No accounts or backend! Only `localStorage.`
Decks, with front/back of cards.
Simple "I knew it/I forgot it" spaced repetition.
Static build, you can self-host anywhere.


I'm not trying to compete with Anki/Quizlet. I'm aiming for something smaller and simpler. Thus, the scope is intentionally tiny. I'm sharing it here because:

I'd love some feedback from people who use and develop learning tools.
I'd like to grow this slowly and thoughtfully, and see if this is useful to anyone else.
I'm looking for a few contributors who like working on small projects. This project already attracted one generous contributor, who greatly improved the UI.

🔗Live Demo: [
https://barabara.megafarad.com](https://barabara.megafarad.com)

🔗Repo (MIT): [
https://github.com/megafarad/barabara](https://github.com/megafarad/barabara)

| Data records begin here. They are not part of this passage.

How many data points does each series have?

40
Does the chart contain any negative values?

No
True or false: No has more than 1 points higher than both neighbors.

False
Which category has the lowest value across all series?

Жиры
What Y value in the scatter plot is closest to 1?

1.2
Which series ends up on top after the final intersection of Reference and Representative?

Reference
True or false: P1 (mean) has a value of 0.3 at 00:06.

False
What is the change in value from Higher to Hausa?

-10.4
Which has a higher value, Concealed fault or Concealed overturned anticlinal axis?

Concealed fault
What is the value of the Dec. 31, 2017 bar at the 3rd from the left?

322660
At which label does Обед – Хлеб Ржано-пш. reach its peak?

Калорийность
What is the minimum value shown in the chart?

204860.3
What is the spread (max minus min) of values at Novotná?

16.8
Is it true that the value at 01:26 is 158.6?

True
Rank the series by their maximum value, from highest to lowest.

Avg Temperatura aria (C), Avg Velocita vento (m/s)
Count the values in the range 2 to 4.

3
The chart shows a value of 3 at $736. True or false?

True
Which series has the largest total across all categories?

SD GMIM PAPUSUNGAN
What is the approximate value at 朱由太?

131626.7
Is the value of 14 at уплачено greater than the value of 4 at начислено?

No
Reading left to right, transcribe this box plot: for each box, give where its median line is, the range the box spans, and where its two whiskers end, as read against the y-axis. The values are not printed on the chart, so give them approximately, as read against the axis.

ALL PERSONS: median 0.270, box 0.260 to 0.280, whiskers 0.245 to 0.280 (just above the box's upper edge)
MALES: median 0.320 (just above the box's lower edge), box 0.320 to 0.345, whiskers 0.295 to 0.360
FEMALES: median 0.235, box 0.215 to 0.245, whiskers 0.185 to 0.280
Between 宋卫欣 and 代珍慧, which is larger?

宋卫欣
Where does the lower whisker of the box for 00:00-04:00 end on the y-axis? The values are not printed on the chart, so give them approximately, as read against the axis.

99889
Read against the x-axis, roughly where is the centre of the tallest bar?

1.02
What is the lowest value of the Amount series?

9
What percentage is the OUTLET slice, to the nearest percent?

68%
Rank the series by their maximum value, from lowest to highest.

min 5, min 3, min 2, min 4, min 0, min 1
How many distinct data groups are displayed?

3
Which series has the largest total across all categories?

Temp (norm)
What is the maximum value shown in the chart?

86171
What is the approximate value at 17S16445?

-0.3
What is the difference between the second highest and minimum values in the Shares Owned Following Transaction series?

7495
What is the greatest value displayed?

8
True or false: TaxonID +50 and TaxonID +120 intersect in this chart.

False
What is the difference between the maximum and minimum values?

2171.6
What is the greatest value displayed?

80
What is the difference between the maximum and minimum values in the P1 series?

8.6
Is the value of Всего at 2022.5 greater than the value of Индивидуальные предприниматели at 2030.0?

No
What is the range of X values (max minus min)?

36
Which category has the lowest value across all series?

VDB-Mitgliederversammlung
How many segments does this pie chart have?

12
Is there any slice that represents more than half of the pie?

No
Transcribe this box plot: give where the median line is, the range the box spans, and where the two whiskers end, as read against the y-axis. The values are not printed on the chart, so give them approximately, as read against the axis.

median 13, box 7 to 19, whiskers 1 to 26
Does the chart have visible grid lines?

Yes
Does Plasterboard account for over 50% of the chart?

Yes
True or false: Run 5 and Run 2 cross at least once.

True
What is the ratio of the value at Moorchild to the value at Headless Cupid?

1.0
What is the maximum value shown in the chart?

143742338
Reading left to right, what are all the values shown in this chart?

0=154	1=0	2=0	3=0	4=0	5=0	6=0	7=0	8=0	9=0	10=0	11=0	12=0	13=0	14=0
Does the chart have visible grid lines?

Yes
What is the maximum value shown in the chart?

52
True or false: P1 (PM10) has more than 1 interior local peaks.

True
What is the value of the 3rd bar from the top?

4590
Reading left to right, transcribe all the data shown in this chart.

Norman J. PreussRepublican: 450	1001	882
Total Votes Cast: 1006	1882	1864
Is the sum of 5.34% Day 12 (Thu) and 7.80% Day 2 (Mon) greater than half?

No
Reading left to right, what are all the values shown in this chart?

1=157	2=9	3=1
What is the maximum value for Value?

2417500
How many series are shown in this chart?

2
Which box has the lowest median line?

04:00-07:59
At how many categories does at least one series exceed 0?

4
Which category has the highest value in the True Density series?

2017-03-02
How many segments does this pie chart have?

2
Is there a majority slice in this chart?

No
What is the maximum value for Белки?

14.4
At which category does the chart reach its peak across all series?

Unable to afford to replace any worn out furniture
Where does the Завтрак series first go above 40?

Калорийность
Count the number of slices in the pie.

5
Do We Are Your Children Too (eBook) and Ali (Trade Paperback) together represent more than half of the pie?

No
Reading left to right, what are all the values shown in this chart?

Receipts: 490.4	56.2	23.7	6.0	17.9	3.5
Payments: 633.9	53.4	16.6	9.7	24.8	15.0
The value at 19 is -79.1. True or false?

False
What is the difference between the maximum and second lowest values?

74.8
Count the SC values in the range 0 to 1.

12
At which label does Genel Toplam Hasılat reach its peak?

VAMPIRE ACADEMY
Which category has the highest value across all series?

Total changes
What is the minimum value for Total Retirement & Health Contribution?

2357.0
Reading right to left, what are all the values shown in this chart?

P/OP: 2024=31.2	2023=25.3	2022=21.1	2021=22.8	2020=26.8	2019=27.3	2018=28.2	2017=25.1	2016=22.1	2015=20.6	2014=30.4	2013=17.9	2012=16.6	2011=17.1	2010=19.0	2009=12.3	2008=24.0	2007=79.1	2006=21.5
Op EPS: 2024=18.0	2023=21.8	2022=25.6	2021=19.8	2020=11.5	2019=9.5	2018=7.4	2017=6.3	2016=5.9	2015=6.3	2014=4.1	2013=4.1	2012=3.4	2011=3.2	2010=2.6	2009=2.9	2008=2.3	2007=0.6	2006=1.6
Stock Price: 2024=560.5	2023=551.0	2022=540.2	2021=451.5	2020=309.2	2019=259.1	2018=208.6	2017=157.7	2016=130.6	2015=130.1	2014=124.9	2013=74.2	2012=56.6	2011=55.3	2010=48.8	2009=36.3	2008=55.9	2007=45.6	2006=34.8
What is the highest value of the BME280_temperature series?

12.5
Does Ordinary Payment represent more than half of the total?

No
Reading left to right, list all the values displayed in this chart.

I'm especially interested in feedback on:

Does the "local only," no back-end approach resonate with you, or do you prefer to have a real back-end from day one?
What is the minimum feature set you expect from an open-source flashcard app (import/export, tags, richer media - like images)?
For anyone who has implemented SRS tools, I simply have two actions on cards: "I knew it," and "I forgot." Is that enough in your view? Additionally, are there any "gotchas" around scheduling, UX, or data modeling that I should know about?


I'm happy to answer any questions about the implementation or direction. If you can see a way for this project to be more useful (or even useful at all!) I'd love to hear it.